■ Stated task A ■
In the speaker profile, at which institution is Leander Hughes completing his Ph.D.?
-- Start Passage to read --
Invited Speaker_ICIET 2024

 

 

 

 

Assoc. Prof. Leander S. Hughes

Saitama University, Japan

Biography: Leander Hughes is an Associate Professor at the Saitama University Center for English Education and Development. His research focuses on developing and investigating technologies to better understand and enhance the language learning process. He is currently completing a Ph.D. in Foreign Language Acquisition at the Graduate School of Human and Environmental Studies, Kyoto University.

Speech Title: Second Language Acquisition (SLA); Computer-Mediated Communication (CMC); Artificial Intelligence (AI)

Abstract: What is the impact of communication on second language acquisition? Surprisingly, this question still lacks a clear answer. This presentation delves into a series of studies conducted to uncover the mechanisms underlying communicative language learning through comparing communicative and non-communicative computer-mediated vocabulary learning tasks. The results reveal novel effects of learner-learner communication that have yet to be addressed in the existing literature. In addition, the presentation will discuss preliminary findings of a study on the impact of human-AI interaction on language learning and their relationship with the studies on learner-learner communication. Altogether, these findings demonstrate how human-computer interaction can contribute to a deeper understanding of ourselves.
-- End Passage to read --
■ Stated task B ■
Render the lines of the listing as a Markdown table with the columns "Row" and "Listing line." Start at the line containing "genus: Cercopis" and continue through the end of the listing, leaving out blank lines and pictures.
-- Start The input --
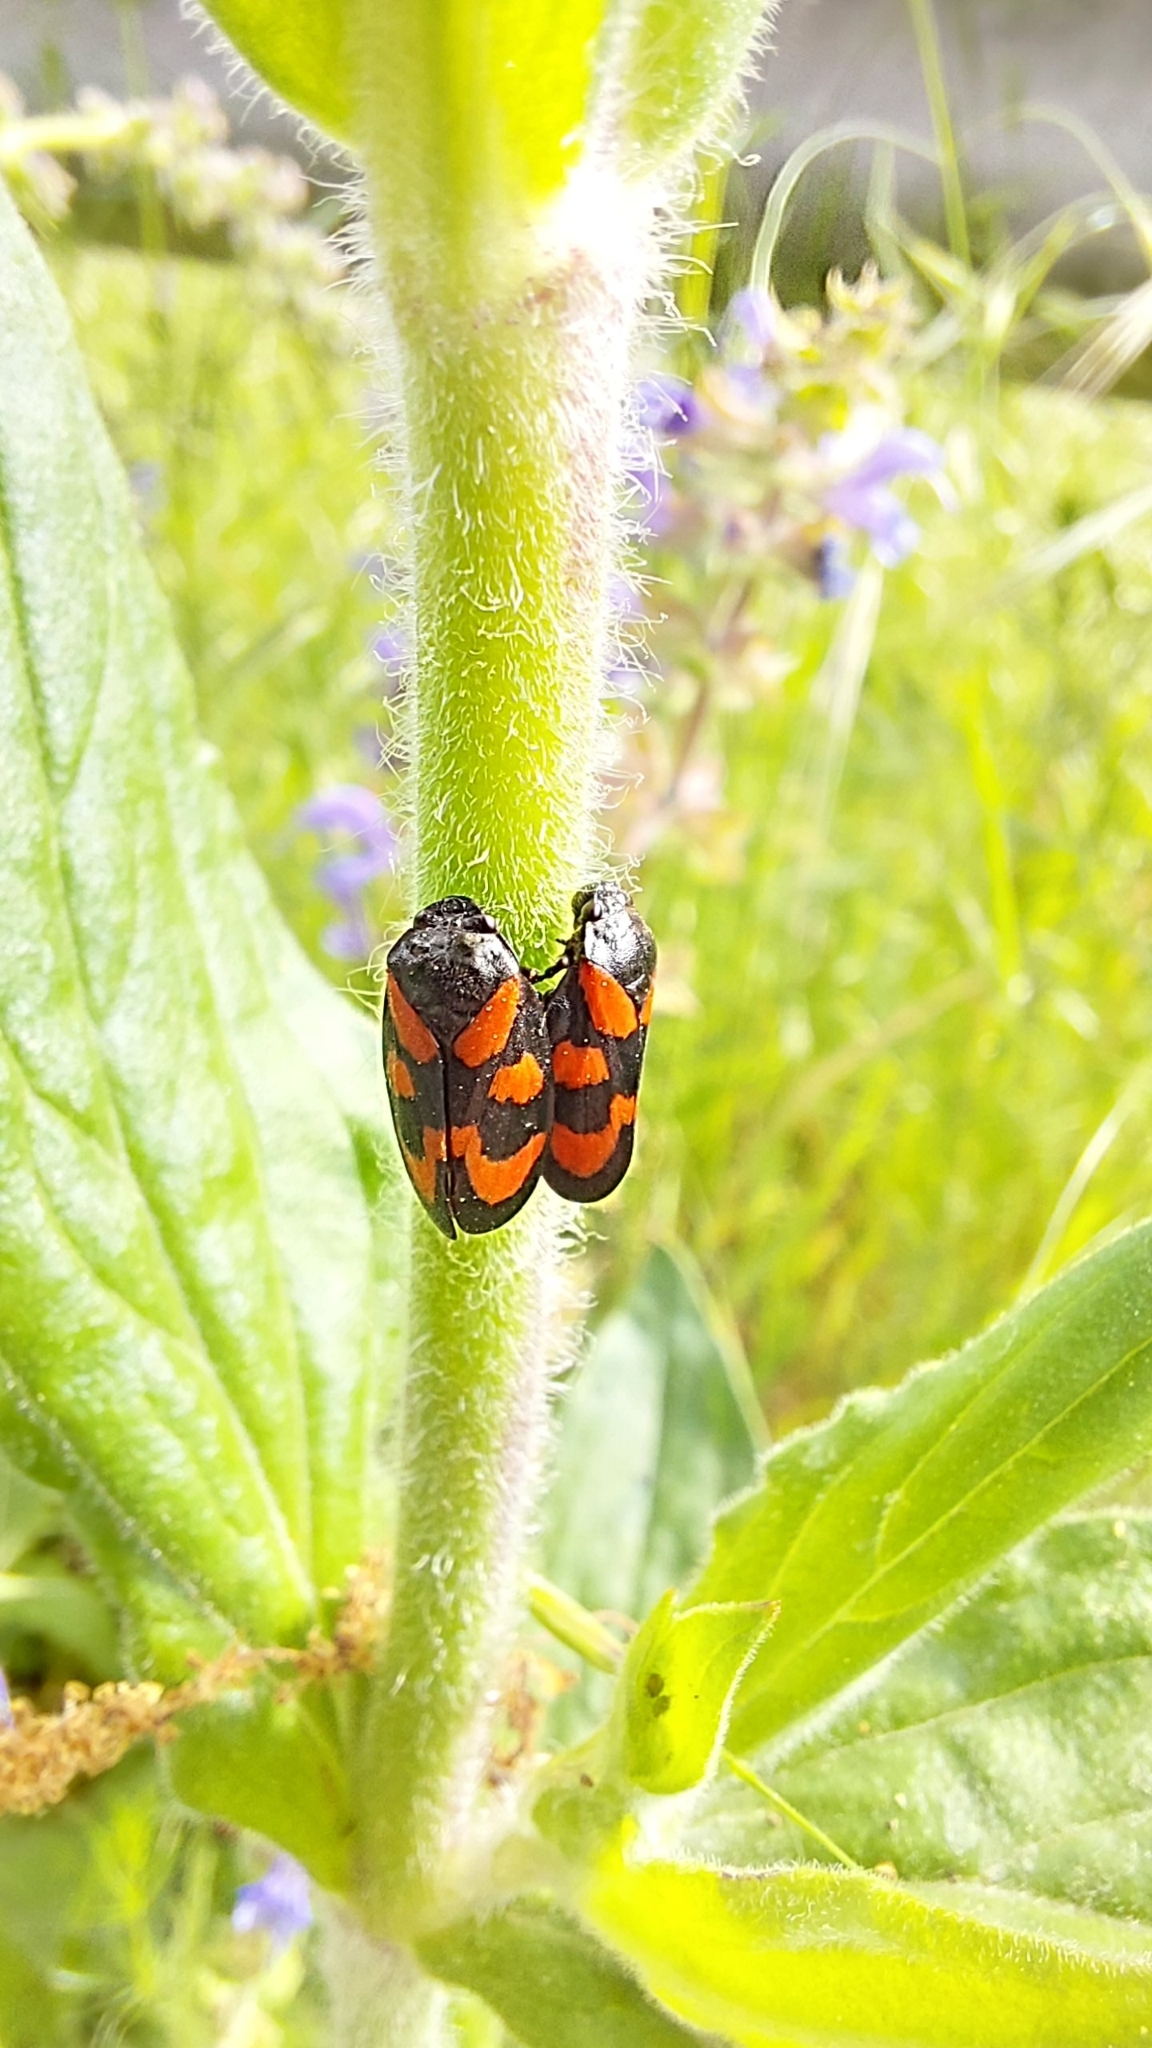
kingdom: Animalia
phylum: Arthropoda
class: Insecta
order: Hemiptera
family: Cercopidae
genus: Cercopis
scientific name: Cercopis vulnerata
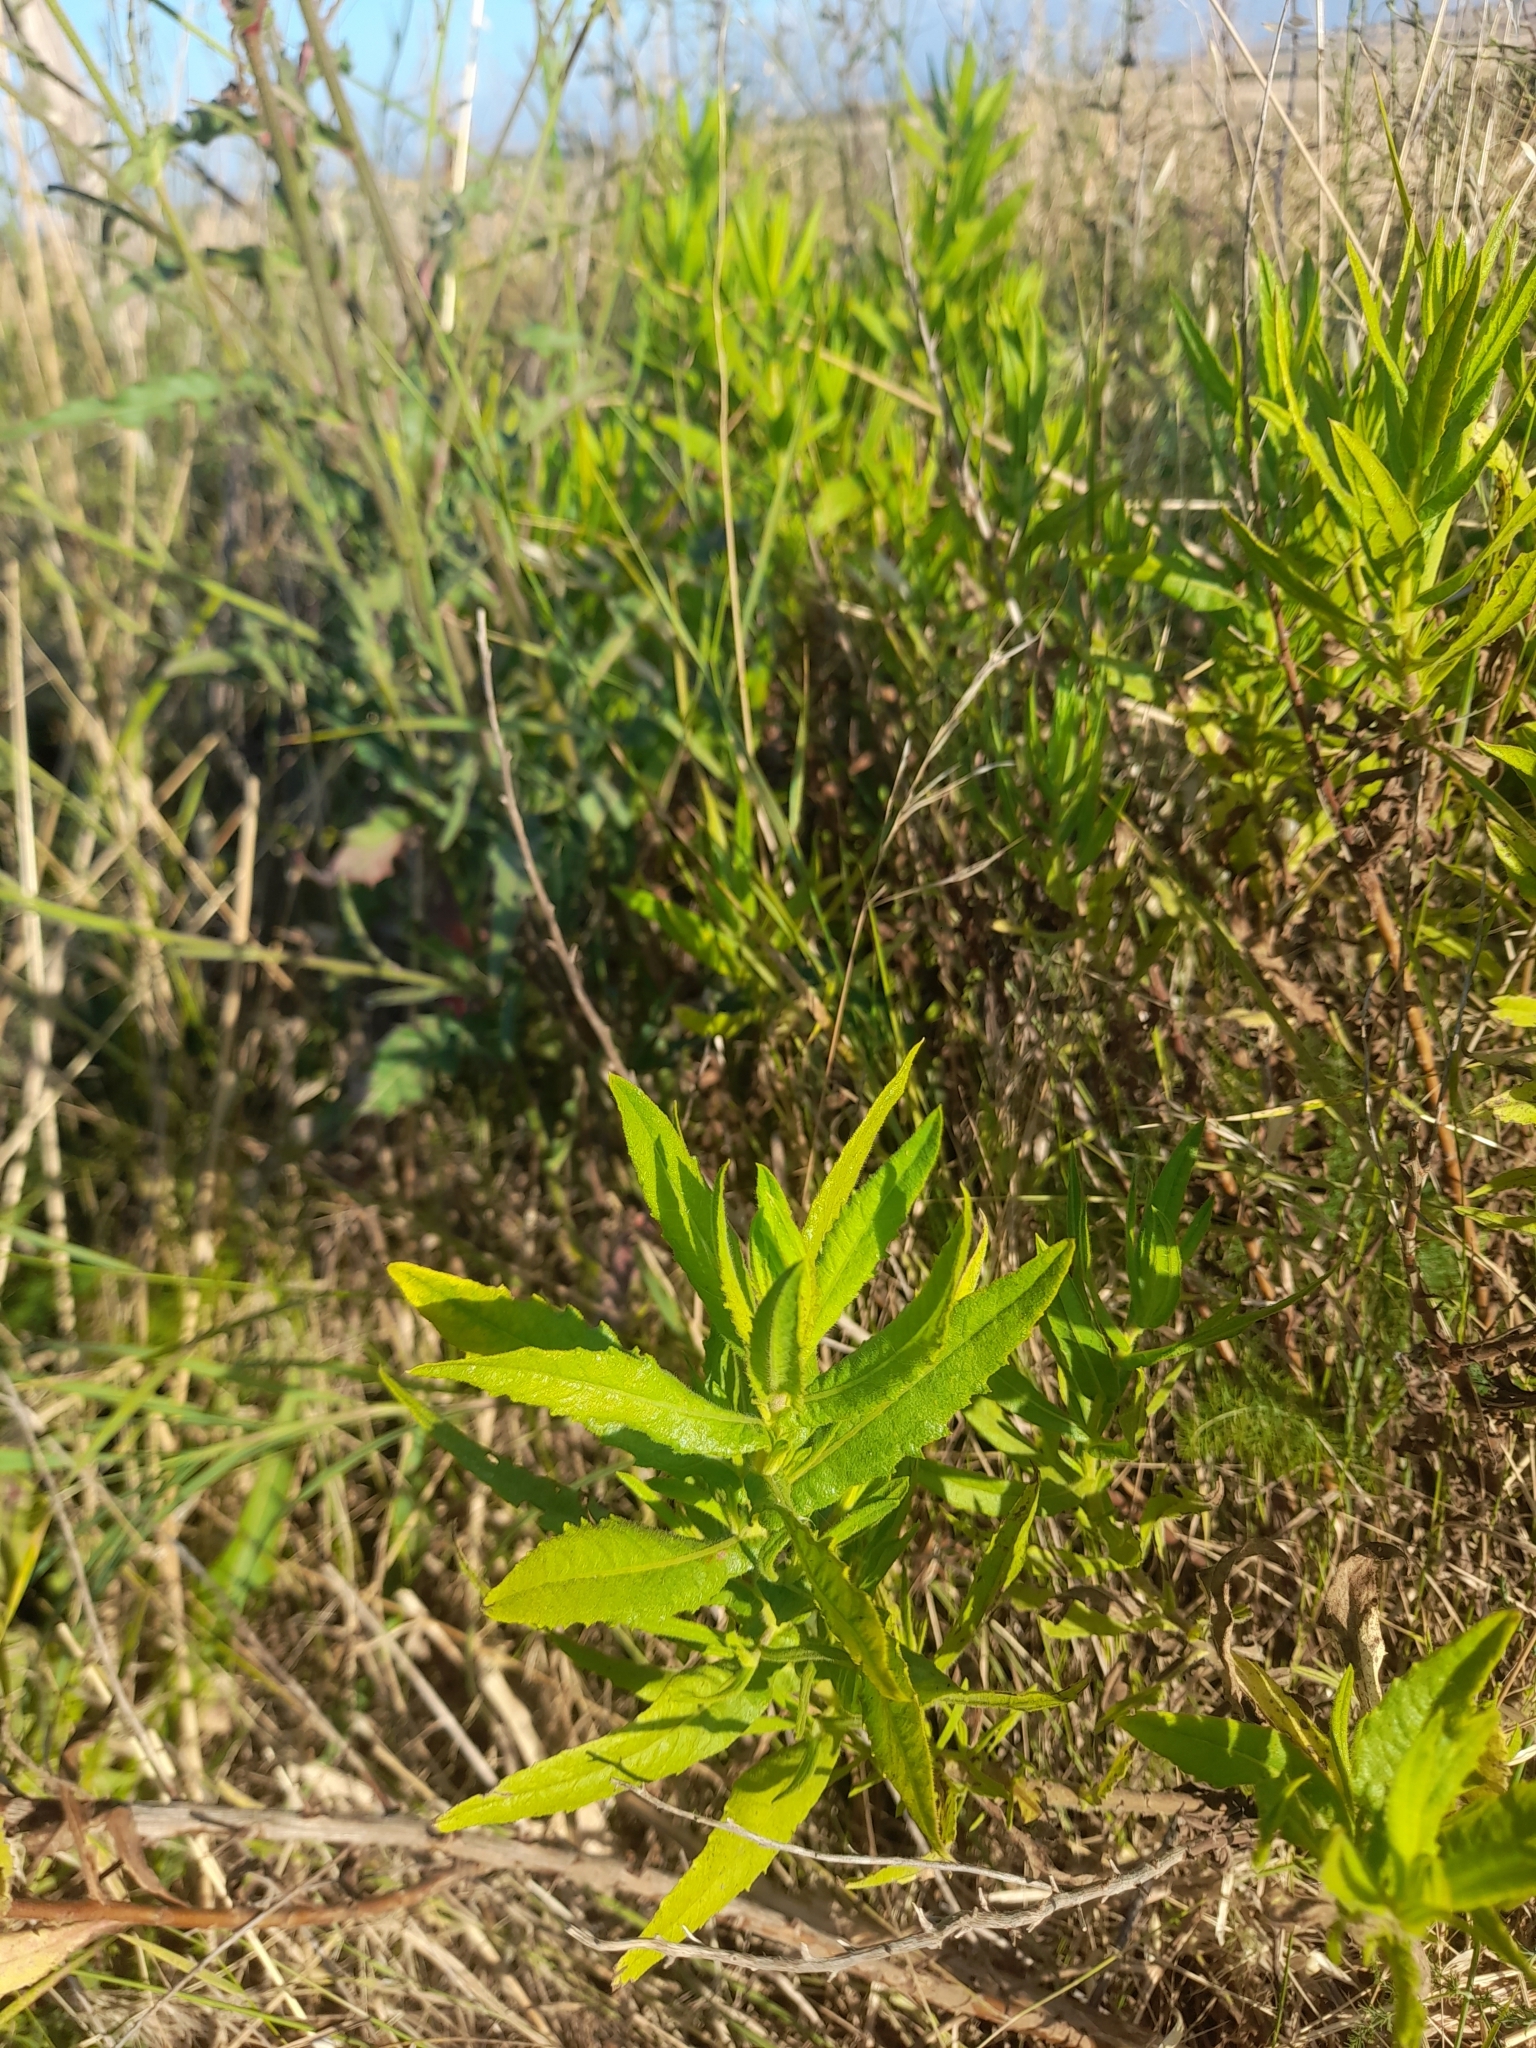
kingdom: Plantae
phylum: Tracheophyta
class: Magnoliopsida
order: Asterales
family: Asteraceae
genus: Dittrichia
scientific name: Dittrichia viscosa
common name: Woody fleabane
-- End The input --
■ Reply A ■
The Graduate School of Human and Environmental Studies at Kyoto University.

■ Reply B ■
| Row | Listing line |
|---|---|
| 1 | genus: Cercopis |
| 2 | scientific name: Cercopis vulnerata |
| 3 | kingdom: Plantae |
| 4 | phylum: Tracheophyta |
| 5 | class: Magnoliopsida |
| 6 | order: Asterales |
| 7 | family: Asteraceae |
| 8 | genus: Dittrichia |
| 9 | scientific name: Dittrichia viscosa |
| 10 | common name: Woody fleabane |